┌─ EXERCISE INPUT
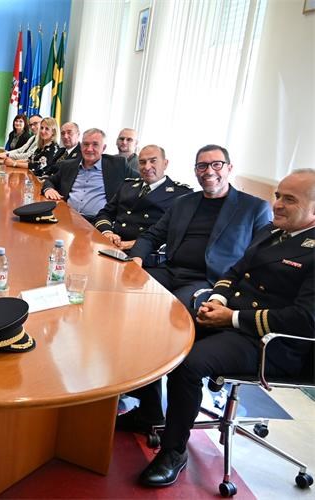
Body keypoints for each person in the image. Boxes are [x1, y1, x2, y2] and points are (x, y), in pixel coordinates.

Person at [137, 168, 315, 488]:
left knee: (189, 364)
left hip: (270, 343)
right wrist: (216, 300)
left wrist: (231, 317)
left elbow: (304, 319)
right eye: (278, 196)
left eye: (290, 199)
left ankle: (173, 452)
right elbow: (234, 271)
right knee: (160, 329)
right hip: (233, 318)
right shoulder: (272, 231)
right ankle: (149, 412)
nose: (277, 204)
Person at [118, 145, 271, 436]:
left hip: (210, 282)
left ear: (229, 167)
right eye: (202, 166)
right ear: (195, 171)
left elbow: (258, 259)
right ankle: (143, 398)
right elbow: (152, 235)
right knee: (123, 299)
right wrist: (136, 258)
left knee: (161, 319)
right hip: (170, 271)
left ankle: (150, 412)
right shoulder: (184, 202)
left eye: (216, 164)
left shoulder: (254, 208)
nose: (209, 171)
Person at [94, 145, 191, 250]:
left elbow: (174, 233)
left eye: (153, 161)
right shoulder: (127, 185)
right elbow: (105, 213)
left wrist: (133, 244)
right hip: (113, 244)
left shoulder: (181, 194)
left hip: (146, 252)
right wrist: (107, 232)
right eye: (142, 162)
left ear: (165, 163)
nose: (147, 167)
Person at [42, 128, 137, 222]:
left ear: (103, 148)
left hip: (97, 223)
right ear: (81, 146)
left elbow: (141, 180)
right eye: (86, 144)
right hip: (67, 218)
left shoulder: (117, 165)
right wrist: (48, 189)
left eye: (95, 144)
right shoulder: (69, 165)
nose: (89, 149)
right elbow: (50, 180)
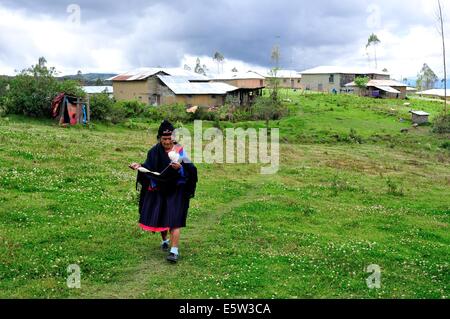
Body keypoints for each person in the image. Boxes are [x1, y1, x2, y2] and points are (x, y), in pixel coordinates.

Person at [129, 120, 198, 263]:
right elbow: (148, 168)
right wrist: (138, 166)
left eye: (170, 138)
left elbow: (191, 170)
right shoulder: (154, 152)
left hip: (177, 188)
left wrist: (180, 168)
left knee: (175, 219)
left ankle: (174, 251)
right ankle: (165, 240)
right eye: (164, 138)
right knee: (162, 217)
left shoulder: (180, 151)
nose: (167, 141)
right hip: (160, 189)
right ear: (160, 138)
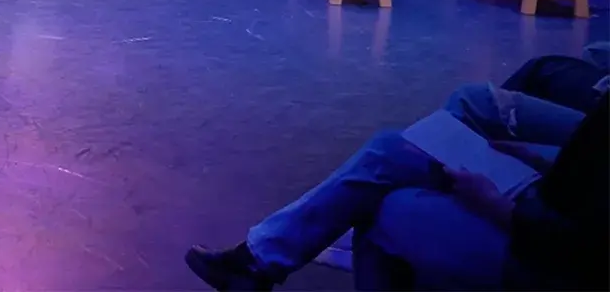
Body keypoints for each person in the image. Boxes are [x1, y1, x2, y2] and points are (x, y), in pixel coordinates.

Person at [185, 82, 607, 291]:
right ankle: (267, 255)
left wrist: (494, 205)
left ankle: (260, 260)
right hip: (565, 192)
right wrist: (539, 157)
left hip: (556, 256)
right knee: (468, 105)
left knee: (384, 197)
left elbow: (576, 248)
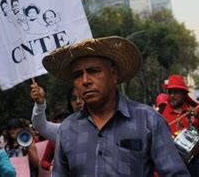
└─
— TASK TO COMPLETE —
Report how many lines in the listing include the word "wrist". Give nothing but the count.

— RESPONSE FOR THIS EXERCISE —
10